== Required work ==
a: Decide whether each statement agrees with the Bytecode Alliance article below: (i) Intel, Mozilla, RedHat and Fastly formed the alliance in 2019; (ii) Microsoft was one of the founding members; (iii) only some major browsers support WASM. For each, give yes or no and quote the deciding words of the article.
b: Return everything from "Originally, the Bytecode" down to "by many parties." in the Bytecode Alliance article below, copied word for word.

== Text provided ==

···

The Bytecode Alliance Wants WebAssembly To Go Beyond The Web And Into Operating Systems

05/05/2021

The Bytecode Alliance is a non-profit group consisting a number or companies working together to secure new software foundations.

Works include standards such as WebAssembly and WebAssembly System Interface (WASI).

Formed by Intel, Mozilla, RedHat and Fastly in 2019, the alliance has since gained several more key members, including Arm, DFINITY Foundation, Embark Studios, Google, Shopify, the University of California at San Diego, and Microsoft.

Originally, the Bytecode Alliance is committed to establishing a capable, secure platform that allows application developers and service providers to confidently run untrusted code, on any infrastructure, for any operating system or device, leveraging decades of experience doing so inside web browsers.

But this time, it sees things beyond that.

Bytecode Alliance

The alliance said that it wants to address the threat of software supply chain attacks, such as the SolarWinds breach, because it includes the exploitation of tools and components used by many parties.

To do that, the alliance aims to being its projects beyond the web, and into operating systems.

WebAssembly is an assembly language, in which it allows developers to write code in programming languages like C++ and Rust, to then compile it to WebAssembly (WASM), in order to run it inside a web browser without having to rewriting that code in JavaScript first.

This is made possible because WASM is supported by all major browsers.

···

== Exercise data ==
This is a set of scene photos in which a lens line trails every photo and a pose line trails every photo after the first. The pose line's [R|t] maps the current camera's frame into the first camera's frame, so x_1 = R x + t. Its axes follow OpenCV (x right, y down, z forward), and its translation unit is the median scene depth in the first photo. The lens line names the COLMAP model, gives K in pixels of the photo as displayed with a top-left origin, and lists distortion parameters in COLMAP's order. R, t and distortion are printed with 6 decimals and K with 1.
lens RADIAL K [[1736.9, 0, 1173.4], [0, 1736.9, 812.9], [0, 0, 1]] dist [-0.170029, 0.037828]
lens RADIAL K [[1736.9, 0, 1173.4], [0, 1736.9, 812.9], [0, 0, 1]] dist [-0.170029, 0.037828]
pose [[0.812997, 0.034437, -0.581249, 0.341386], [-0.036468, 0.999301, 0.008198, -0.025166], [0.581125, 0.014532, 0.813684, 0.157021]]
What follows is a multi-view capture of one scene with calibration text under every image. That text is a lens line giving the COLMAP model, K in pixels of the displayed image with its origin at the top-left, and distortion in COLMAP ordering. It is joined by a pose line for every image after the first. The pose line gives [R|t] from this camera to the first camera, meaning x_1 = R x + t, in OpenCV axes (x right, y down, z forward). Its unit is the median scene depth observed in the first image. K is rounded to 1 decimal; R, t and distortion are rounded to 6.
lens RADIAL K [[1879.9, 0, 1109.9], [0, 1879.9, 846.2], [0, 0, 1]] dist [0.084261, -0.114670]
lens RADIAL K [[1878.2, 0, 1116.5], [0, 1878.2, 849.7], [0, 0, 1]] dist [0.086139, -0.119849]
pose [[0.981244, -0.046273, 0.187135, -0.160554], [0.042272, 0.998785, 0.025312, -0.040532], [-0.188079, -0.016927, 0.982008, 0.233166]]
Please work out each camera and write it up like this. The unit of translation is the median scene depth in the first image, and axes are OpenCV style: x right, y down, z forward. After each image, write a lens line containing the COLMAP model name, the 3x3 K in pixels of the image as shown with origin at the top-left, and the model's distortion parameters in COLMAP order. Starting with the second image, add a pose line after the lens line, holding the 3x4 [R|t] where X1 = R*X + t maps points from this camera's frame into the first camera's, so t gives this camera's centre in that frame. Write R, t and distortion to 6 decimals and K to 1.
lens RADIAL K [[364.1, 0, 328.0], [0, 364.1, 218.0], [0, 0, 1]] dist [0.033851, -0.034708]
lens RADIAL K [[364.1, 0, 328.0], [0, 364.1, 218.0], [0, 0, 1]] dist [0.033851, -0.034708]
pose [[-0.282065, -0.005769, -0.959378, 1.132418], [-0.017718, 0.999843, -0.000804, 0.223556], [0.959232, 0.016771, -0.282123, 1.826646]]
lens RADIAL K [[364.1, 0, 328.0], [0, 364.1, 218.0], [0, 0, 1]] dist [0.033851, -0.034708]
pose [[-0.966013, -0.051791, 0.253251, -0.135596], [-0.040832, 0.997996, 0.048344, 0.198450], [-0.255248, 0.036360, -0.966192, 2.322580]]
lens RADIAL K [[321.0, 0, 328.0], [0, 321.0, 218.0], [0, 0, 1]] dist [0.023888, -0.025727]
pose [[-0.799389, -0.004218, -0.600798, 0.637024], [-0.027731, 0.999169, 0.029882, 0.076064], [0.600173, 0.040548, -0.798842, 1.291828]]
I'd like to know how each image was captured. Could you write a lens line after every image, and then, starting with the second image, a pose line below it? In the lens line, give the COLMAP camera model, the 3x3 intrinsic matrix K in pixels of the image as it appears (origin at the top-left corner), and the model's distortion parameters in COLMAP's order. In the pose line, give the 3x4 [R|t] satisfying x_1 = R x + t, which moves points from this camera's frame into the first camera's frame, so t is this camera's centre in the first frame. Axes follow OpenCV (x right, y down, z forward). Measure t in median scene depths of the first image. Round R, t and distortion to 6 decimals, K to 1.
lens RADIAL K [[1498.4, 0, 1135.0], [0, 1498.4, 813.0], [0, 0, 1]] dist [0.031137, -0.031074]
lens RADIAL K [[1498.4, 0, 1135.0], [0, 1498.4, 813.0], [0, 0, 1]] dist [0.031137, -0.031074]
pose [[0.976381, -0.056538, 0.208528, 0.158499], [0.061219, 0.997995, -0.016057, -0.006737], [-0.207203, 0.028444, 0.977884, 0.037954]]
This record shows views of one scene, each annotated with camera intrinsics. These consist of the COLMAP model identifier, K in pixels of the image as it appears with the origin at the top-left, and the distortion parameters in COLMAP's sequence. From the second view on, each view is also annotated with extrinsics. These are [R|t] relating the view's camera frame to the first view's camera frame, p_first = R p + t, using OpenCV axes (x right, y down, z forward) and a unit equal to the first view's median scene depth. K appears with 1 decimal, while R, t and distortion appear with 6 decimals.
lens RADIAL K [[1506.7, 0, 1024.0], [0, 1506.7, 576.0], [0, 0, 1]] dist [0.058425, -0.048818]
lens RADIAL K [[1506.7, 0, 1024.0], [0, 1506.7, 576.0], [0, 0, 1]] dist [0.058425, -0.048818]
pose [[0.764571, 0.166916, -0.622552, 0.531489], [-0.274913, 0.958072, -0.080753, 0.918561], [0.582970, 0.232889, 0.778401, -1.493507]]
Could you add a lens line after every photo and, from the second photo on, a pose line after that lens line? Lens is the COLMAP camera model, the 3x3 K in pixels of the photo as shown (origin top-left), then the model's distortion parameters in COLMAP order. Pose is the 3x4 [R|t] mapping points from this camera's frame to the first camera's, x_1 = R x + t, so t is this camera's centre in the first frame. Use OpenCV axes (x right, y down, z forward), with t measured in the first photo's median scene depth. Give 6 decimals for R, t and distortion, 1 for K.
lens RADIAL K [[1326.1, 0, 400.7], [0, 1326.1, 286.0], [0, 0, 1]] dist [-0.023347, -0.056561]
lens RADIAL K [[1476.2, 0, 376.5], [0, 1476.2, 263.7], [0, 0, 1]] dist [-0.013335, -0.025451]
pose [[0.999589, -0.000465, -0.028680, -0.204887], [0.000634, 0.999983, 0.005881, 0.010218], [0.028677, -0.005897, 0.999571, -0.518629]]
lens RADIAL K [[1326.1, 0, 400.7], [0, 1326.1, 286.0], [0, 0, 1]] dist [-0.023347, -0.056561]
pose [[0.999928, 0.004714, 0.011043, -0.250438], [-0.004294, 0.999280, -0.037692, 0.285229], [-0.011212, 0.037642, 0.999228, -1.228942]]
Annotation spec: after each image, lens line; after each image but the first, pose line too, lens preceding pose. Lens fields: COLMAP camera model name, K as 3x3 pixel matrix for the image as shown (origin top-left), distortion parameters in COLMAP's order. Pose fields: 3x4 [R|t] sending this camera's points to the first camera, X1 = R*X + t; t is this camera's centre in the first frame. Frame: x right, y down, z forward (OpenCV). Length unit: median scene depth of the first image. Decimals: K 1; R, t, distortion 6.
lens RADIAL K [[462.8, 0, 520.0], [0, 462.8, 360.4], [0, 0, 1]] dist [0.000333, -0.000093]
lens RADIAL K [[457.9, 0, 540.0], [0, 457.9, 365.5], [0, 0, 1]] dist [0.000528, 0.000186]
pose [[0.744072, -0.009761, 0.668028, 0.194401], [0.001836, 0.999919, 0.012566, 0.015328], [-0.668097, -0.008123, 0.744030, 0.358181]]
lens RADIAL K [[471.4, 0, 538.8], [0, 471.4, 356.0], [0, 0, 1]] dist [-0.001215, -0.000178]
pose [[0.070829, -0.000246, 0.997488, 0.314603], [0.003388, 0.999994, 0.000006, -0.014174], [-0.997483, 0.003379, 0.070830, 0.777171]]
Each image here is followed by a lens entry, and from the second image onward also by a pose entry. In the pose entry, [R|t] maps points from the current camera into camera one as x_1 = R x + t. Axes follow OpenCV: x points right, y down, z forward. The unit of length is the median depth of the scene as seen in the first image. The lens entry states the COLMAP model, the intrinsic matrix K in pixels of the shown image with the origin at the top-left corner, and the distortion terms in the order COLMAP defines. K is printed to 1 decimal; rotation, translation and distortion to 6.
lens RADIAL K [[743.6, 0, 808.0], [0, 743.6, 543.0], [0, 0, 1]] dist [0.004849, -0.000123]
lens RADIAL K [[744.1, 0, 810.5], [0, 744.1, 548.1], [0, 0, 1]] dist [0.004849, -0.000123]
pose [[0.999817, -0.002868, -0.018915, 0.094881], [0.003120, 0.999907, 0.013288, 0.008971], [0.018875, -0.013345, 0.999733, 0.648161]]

···

== Answers by item ==
a:
(i) Yes: "Formed by Intel, Mozilla, RedHat and Fastly in 2019"
(ii) No: "the alliance has since gained several more key members, including Arm, DFINITY Foundation, Embark Studios, Google, Shopify, the University of California at San Diego, and Microsoft."
(iii) No: "WASM is supported by all major browsers."

b:
Originally, the Bytecode Alliance is committed to establishing a capable, secure platform that allows application developers and service providers to confidently run untrusted code, on any infrastructure, for any operating system or device, leveraging decades of experience doing so inside web browsers.

But this time, it sees things beyond that.

Bytecode Alliance

The alliance said that it wants to address the threat of software supply chain attacks, such as the SolarWinds breach, because it includes the exploitation of tools and components used by many parties.